WHAT IS EXPECTED: Report back each line of the records that contains the string "августа".

━━━━━ GIVEN INFORMATION

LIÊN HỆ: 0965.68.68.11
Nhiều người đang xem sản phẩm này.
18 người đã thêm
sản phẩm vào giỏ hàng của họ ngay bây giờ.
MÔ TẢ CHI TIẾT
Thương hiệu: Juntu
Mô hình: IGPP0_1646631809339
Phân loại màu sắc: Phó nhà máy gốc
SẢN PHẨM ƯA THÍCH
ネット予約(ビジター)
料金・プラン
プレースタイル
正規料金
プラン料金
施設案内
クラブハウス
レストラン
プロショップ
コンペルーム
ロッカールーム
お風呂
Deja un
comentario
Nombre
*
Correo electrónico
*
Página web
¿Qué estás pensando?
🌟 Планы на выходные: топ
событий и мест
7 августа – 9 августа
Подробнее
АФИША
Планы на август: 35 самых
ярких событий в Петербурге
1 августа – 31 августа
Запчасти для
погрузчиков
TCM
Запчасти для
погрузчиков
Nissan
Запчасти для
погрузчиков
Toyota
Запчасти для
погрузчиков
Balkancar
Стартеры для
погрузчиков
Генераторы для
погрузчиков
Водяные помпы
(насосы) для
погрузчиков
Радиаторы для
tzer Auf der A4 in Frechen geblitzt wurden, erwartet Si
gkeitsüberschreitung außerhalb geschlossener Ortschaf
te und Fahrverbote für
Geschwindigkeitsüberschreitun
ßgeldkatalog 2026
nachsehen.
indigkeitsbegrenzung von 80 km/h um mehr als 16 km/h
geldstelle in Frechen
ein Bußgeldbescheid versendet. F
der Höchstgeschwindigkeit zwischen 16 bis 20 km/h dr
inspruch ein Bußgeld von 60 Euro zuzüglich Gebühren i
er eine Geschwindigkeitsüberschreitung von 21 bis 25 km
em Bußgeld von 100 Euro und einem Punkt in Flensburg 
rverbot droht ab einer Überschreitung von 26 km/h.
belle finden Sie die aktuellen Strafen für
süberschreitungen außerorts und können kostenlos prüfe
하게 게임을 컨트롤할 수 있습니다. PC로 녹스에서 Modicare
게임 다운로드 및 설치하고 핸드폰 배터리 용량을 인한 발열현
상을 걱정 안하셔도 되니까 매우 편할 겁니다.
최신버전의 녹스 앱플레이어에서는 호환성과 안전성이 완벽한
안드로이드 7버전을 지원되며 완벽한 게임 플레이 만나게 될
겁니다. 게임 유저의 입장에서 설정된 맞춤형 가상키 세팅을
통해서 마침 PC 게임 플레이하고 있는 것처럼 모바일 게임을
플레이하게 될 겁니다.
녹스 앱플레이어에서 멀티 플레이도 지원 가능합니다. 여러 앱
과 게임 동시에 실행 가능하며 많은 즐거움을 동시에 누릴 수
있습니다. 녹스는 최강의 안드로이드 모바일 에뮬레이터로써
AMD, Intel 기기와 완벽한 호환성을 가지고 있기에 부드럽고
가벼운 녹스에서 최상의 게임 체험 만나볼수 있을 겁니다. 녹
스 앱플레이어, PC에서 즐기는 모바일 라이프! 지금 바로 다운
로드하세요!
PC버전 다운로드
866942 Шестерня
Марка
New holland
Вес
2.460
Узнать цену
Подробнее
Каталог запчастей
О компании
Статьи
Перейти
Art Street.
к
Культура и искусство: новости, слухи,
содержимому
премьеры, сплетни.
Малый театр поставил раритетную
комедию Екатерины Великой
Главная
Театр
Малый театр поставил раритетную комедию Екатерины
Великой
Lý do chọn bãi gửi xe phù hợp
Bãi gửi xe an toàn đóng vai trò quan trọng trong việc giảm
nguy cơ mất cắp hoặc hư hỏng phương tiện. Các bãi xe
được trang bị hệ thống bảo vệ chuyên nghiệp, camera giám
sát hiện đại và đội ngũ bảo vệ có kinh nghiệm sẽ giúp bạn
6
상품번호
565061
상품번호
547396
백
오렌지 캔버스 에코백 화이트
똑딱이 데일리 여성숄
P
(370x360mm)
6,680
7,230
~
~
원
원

━━━━━━━━━━

REPLY TO THE TASK:
7 августа – 9 августа
1 августа – 31 августа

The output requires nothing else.